Chauvin, 45 ans, risque jusqu’à 40 ans de prison lorsqu’il sera condamné le 25 juin. Les trois autres officiers présents sur les lieux ont plaidé non coupable pour avoir aidé et encouragé Chauvin, et seront jugés l’année prochaine. Le département de police de Minneapolis a licencié les quatre officiers le jour suivant la mort de Floyd.

Plus tard dans la journée de mardi, des personnes en deuil se rassembleront pour une veillée à la bougie sur le tronçon de route où Chauvin s’est agenouillé pendant plus de neuf minutes sur le cou d’un homme noir de 46 ans menotté, Floyd.

Darnella Frazier, une spectatrice adolescente, a enregistré le meurtre sur son téléphone portable, téléchargeant sur Facebook une vidéo qui a horrifié des personnes dans le monde entier. Floyd avait été soupçonné d’utiliser un faux billet de 20 dollars pour acheter des cigarettes.

Les gens ont afflué dans les rues des villes des États-Unis et du monde entier pour demander la révision, voire l’abolition, des services de police qui recouraient de manière disproportionnée à la violence contre les Afro-Américains.

Les 50 États et le district de Columbia ont depuis introduit des lois visant à accroître la responsabilité ou la surveillance de la police, et 24 États ont adopté de nouvelles lois, selon la Conférence nationale des législatures d’État.

Ces lois prévoient notamment l’obligation pour les policiers de porter des caméras corporelles, la criminalisation des entraves au cou ou la possibilité pour le public de consulter plus facilement les dossiers disciplinaires des policiers.

Cependant, certains militants estiment que ces mesures, qui dans certaines juridictions sont déjà en vigueur depuis des années, sont insuffisantes pour lutter contre le racisme systémique dans le système de justice pénale.
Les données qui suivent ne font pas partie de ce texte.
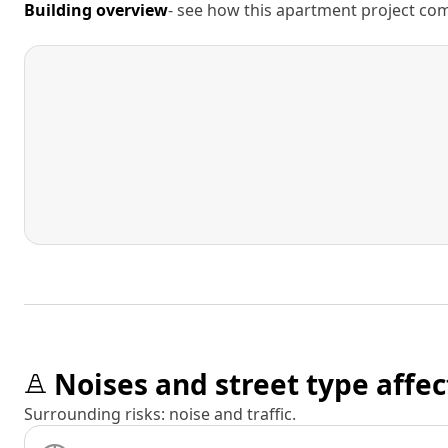
Building overview
- see how this apartment project comp
Noises and street type affec
Surrounding risks: noise and traffic.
DES « PROGRÈS PROGRESSIFS » EN MATIÈRE DE LÉGISLATION

Lors de sa rencontre avec les proches, mardi, M. Biden devrait évoquer les progrès de la loi fédérale George Floyd Justice in Policing Act, que la famille de M. Floyd a soutenue.

« Il a une relation authentique avec eux, et le courage et la grâce de cette famille, et en particulier de sa fille, Gianna, ont vraiment marqué le président », a déclaré à la presse Jen Psaki, porte-parole de la Maison Blanche.

La fille de Floyd et sa mère, ainsi que la sœur, les frères, la belle-sœur et le neveu de Floyd devraient être présents.

M. Biden souhaitait que les législateurs américains terminent la législation sur la réforme des pratiques policières avant l’anniversaire de la mort de M. Floyd, et un groupe bipartisan de législateurs de la Chambre des représentants et du Sénat a travaillé dans ce sens.

Mais le sénateur Tim Scott, principal négociateur républicain, a déclaré aux journalistes la semaine dernière qu’ils ne faisaient que des « progrès marginaux » et qu’il n’y avait aucune chance de parvenir à un accord dans la semaine à venir.

Le principal point d’achoppement est l’immunité qualifiée, une doctrine juridique qui protège les officiers de police contre les poursuites judiciaires. Les républicains s’opposent aux dispositions du projet de loi qui érodent cette immunité, tandis que de nombreux démocrates libéraux affirment qu’ils ne soutiendraient qu’un projet de loi qui l’abolirait.